The shorter duration was primarily driven by the Tronox litigation, which had a unique procedural posture, and may not be representative of future durations. Typically, the FTC files complaints in administrative and district court proceedings nearly simultaneously. In Tronox, however, the FTC filed an administrative complaint in December 2017 and a district court complaint in July 2018 - more than seven months later. The FTC and Tronox were able to engage in discovery during this seven-month period and even completed the administrative trial, obviating the need for extensive discovery in the federal court proceeding. Consequently, the Tronox district court hearing began only 28 days after the district court complaint was filed, more than three months sooner than average for complaints filed in 2016 and 2017. Overall, Tronox was decided only 58 days after the filing of the district court complaint. By comparison, the FTC’s case against Wilhelmsen was decided 149 days after the complaint, which was closer to, but still faster than, the average duration of preliminary injunction actions over the prior two years. Wilhelmsen and the 5-7 month average observed in recent years should be viewed as more representative of the current duration of merger litigation.
Time to Litigate Government Antitrust Merger Challenges in Federal Court (Complaints Filed in 2011, 2015, 2016, 2017, and 2018 and Litigated to a Decision)

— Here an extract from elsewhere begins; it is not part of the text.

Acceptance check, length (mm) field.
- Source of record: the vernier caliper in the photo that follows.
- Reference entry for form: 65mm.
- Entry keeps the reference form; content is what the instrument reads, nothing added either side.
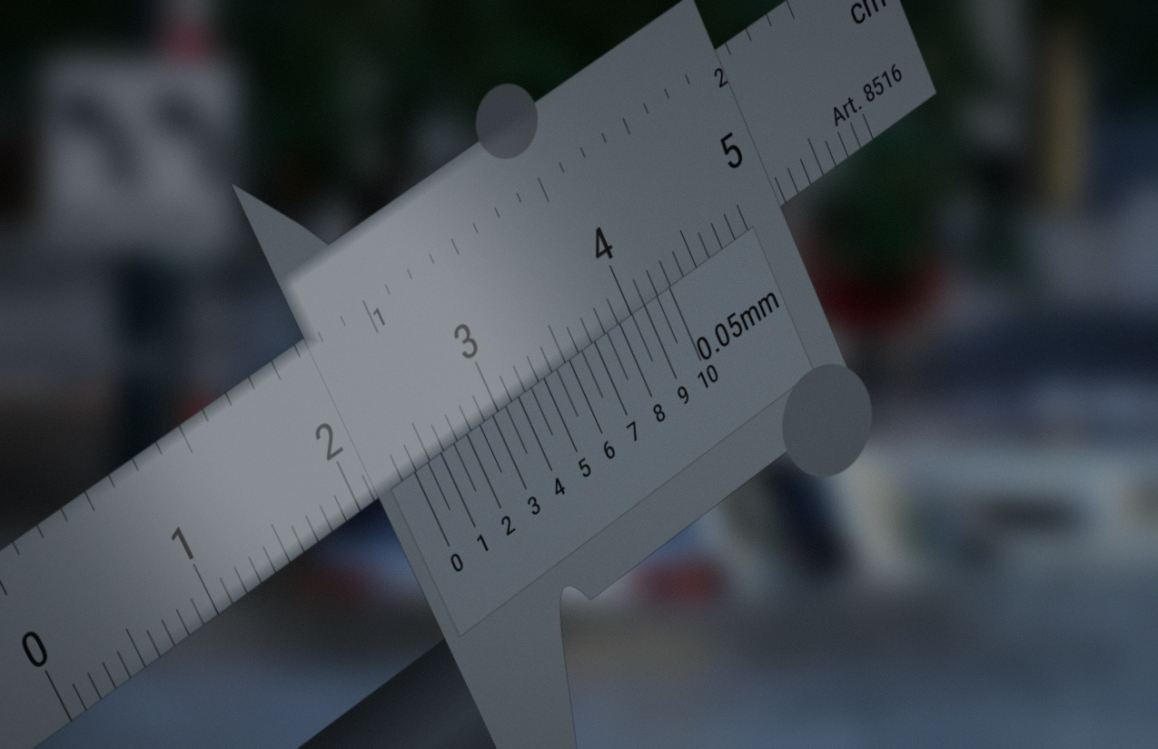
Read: 23.9mm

Outlook for 2019: Impact of Brexit and U.S. Merger Review Reforms (Amid Partial U.S. Government Shutdown)
While the circumstances of future antitrust-sensitive transactions may lead to results above or below DAMITT averages, 2018 statistics suggest that parties to the hypothetical average “significant” deal subject to review only in the United States would have to plan on approximately 10-11 months for the agencies to investigate a transaction, and another five to seven months if they want to preserve their right to litigate an adverse agency decision. Deal timetables for EU cases where the investigation is likely to proceed to Phase II need to account for an average lapse of almost 13 months from announcement to clearance.
These trends could see significant shifts in 2019. In the United States, citing results from DAMITT, the antitrust agencies announced several encouraging reforms late in 2018. If these reforms are fully and successfully implemented in 2019, following an end to the partial government shutdown, we expect the duration of significant U.S. antitrust merger investigations will likely shorten. In Europe, Brexit could add a layer of complexity on the merger review process. A no-deal Brexit in particular would increase the workload of the CMA, potentially creating merger delays and uncertainty; it could also trigger additional national filings at member state level. Due to these uncertainties, businesses should plan accordingly by negotiating flexibility into transaction agreements to address these contingencies.